(Job)
Copy the material word for word from the line containing "LEGFRISSEBB HÍREK A LOGISZTIKÁBAN" through the end of the material, leaving out the pictures.

(Given data)
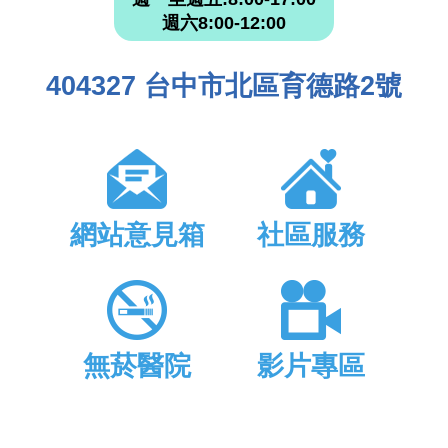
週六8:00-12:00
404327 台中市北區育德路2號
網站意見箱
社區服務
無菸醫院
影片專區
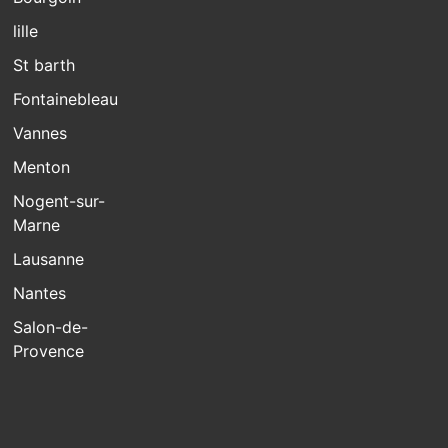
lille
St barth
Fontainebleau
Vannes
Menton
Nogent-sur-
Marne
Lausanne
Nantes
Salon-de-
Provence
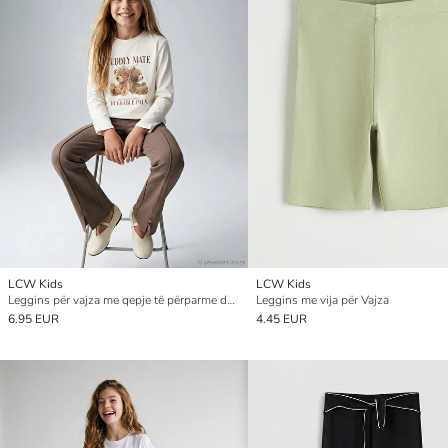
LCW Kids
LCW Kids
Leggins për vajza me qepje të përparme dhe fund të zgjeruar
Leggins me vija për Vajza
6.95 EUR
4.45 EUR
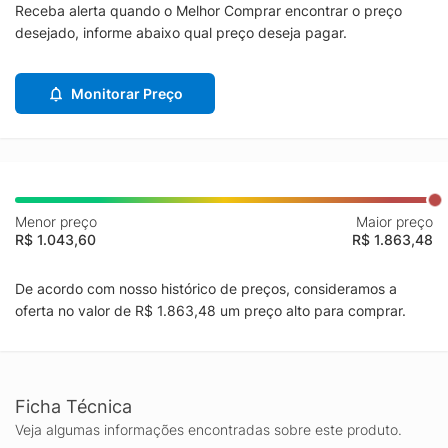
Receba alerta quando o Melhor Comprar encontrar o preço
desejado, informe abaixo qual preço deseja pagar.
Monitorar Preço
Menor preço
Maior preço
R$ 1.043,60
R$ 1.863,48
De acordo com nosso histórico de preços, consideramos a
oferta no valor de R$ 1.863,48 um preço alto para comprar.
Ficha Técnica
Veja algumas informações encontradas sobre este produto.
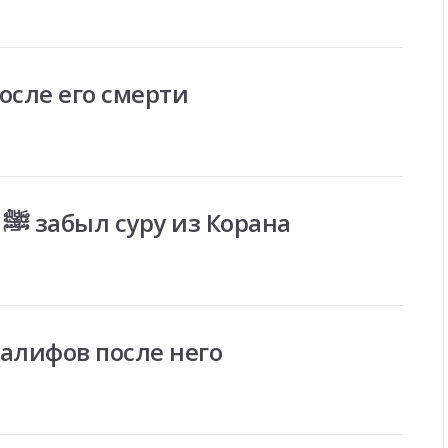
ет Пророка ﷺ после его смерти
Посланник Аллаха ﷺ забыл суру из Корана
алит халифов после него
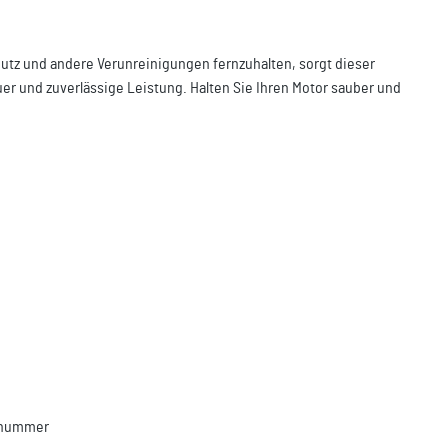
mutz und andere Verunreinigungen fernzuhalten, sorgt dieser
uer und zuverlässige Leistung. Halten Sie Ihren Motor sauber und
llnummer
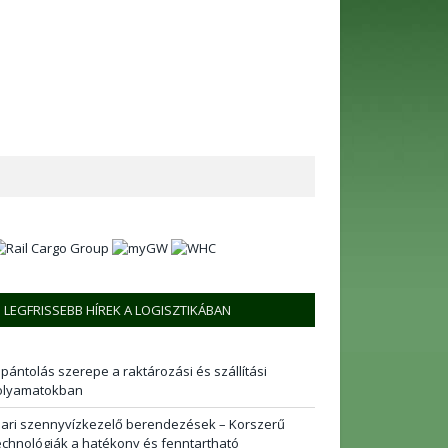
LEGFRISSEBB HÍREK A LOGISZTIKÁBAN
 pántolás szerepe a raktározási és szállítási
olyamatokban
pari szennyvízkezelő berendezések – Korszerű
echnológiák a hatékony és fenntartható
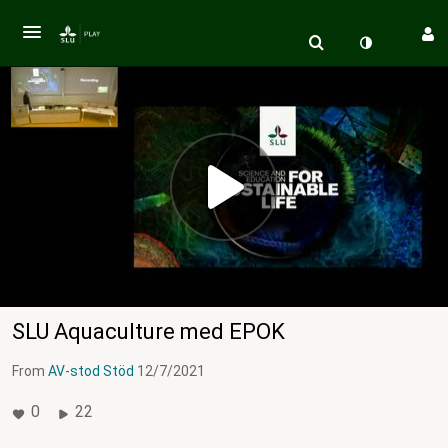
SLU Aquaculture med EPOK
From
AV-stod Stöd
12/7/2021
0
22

(Task response)
LEGFRISSEBB HÍREK A LOGISZTIKÁBAN
 pántolás szerepe a raktározási és szállítási
olyamatokban
pari szennyvízkezelő berendezések – Korszerű
echnológiák a hatékony és fenntartható
SLU Aquaculture med EPOK
From
AV-stod Stöd
12/7/2021
0
22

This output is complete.